● Extracted data entries:

-- BEGIN --

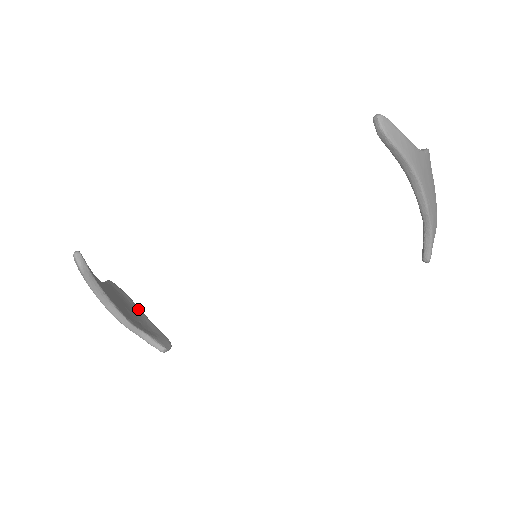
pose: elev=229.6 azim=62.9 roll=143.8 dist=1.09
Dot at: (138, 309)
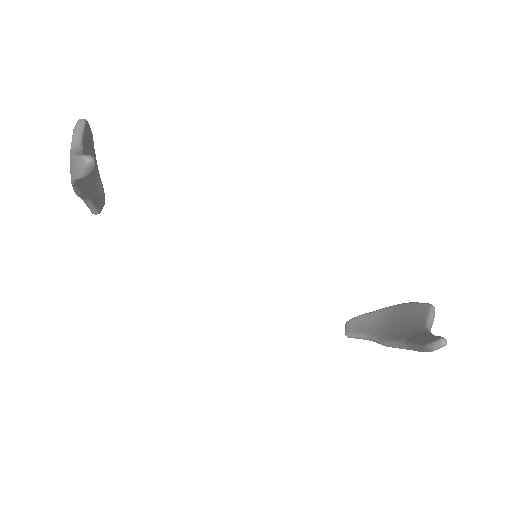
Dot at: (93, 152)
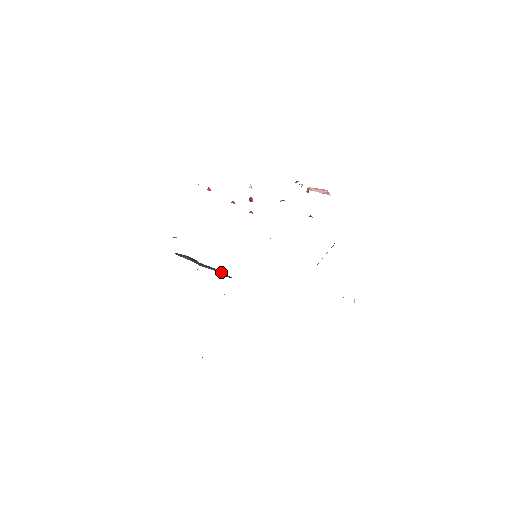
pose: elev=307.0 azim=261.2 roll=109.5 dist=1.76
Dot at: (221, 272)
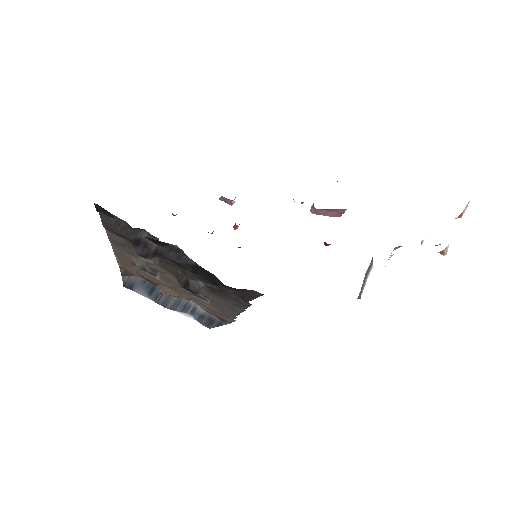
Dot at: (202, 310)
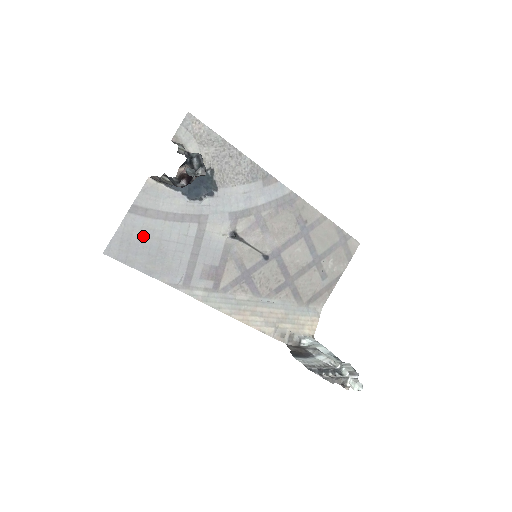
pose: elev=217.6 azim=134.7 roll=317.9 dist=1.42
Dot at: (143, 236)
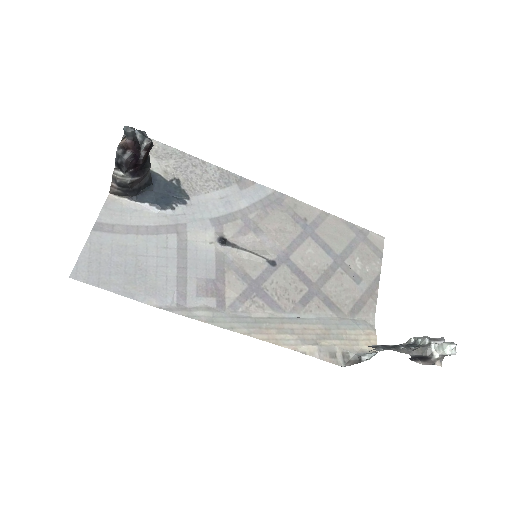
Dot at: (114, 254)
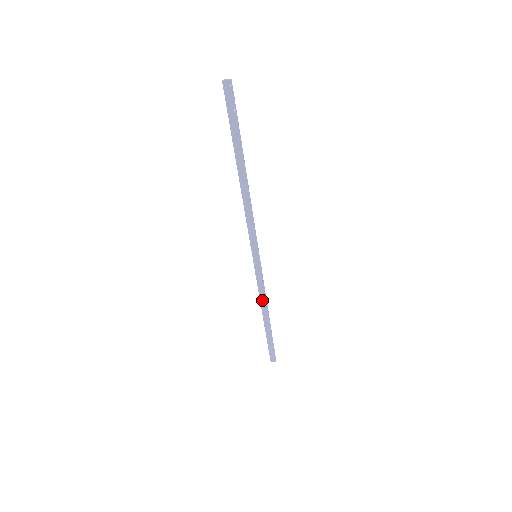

-- END --

● Short task: Retype every line of text from the entries above word for word, leaving out the pictures.

● The result:
pose: elev=229.6 azim=62.9 roll=143.8 dist=1.09
Dot at: (138, 309)
Dot at: (93, 152)
pose: elev=307.0 azim=261.2 roll=109.5 dist=1.76
Dot at: (221, 272)
Dot at: (202, 310)
pose: elev=217.6 azim=134.7 roll=317.9 dist=1.42
Dot at: (143, 236)
Dot at: (114, 254)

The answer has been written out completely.